WORKING DATA:

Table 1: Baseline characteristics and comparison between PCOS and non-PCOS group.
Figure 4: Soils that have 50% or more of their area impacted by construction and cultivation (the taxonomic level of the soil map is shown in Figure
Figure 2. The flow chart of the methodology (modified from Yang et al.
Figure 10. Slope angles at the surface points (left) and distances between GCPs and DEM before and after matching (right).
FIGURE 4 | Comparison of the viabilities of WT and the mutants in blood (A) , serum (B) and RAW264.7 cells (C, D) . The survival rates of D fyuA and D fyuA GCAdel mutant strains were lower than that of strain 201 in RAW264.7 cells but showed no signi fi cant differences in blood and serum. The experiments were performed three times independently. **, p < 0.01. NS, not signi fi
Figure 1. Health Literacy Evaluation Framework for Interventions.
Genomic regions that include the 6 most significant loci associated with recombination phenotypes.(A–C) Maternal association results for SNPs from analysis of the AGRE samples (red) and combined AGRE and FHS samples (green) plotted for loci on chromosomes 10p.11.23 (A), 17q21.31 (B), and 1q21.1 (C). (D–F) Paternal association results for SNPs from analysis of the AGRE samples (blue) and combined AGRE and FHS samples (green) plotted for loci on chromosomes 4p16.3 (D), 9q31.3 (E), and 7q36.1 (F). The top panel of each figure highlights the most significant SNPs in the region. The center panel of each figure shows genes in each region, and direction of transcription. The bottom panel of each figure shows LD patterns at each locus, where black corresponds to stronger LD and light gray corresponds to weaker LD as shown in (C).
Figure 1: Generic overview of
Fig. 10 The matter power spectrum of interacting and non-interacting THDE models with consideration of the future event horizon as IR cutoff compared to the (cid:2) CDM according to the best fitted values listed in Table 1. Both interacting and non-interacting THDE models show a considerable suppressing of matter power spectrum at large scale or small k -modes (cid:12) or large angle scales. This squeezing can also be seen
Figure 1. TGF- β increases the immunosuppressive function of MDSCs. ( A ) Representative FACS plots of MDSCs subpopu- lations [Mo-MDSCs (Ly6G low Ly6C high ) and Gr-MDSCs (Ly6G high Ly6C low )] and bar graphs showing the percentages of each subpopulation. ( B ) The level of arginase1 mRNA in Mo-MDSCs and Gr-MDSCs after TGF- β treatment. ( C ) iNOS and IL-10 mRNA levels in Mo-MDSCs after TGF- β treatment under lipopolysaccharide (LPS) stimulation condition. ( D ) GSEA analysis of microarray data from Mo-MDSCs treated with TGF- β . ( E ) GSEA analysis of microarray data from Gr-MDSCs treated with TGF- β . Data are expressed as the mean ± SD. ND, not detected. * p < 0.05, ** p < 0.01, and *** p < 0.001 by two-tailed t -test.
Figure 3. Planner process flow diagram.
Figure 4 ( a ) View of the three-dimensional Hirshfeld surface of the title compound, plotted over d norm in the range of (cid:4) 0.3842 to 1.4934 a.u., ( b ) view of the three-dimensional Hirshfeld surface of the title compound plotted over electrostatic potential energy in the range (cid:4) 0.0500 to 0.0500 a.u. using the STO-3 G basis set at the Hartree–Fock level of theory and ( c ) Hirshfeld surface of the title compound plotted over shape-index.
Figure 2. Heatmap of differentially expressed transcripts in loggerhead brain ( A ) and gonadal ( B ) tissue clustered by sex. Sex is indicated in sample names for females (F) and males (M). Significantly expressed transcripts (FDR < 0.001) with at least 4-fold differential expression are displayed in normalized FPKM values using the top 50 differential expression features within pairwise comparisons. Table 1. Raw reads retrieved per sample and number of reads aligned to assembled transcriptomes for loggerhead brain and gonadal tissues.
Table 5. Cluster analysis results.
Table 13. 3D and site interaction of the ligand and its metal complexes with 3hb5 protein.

WHAT IS BEING ASKED:
Within the listing above, filter for lines holding the string "from" and copy each one.

COMPLETED TASK:
Figure 2. The flow chart of the methodology (modified from Yang et al.
Genomic regions that include the 6 most significant loci associated with recombination phenotypes.(A–C) Maternal association results for SNPs from analysis of the AGRE samples (red) and combined AGRE and FHS samples (green) plotted for loci on chromosomes 10p.11.23 (A), 17q21.31 (B), and 1q21.1 (C). (D–F) Paternal association results for SNPs from analysis of the AGRE samples (blue) and combined AGRE and FHS samples (green) plotted for loci on chromosomes 4p16.3 (D), 9q31.3 (E), and 7q36.1 (F). The top panel of each figure highlights the most significant SNPs in the region. The center panel of each figure shows genes in each region, and direction of transcription. The bottom panel of each figure shows LD patterns at each locus, where black corresponds to stronger LD and light gray corresponds to weaker LD as shown in (C).
Figure 1. TGF- β increases the immunosuppressive function of MDSCs. ( A ) Representative FACS plots of MDSCs subpopu- lations [Mo-MDSCs (Ly6G low Ly6C high ) and Gr-MDSCs (Ly6G high Ly6C low )] and bar graphs showing the percentages of each subpopulation. ( B ) The level of arginase1 mRNA in Mo-MDSCs and Gr-MDSCs after TGF- β treatment. ( C ) iNOS and IL-10 mRNA levels in Mo-MDSCs after TGF- β treatment under lipopolysaccharide (LPS) stimulation condition. ( D ) GSEA analysis of microarray data from Mo-MDSCs treated with TGF- β . ( E ) GSEA analysis of microarray data from Gr-MDSCs treated with TGF- β . Data are expressed as the mean ± SD. ND, not detected. * p < 0.05, ** p < 0.01, and *** p < 0.001 by two-tailed t -test.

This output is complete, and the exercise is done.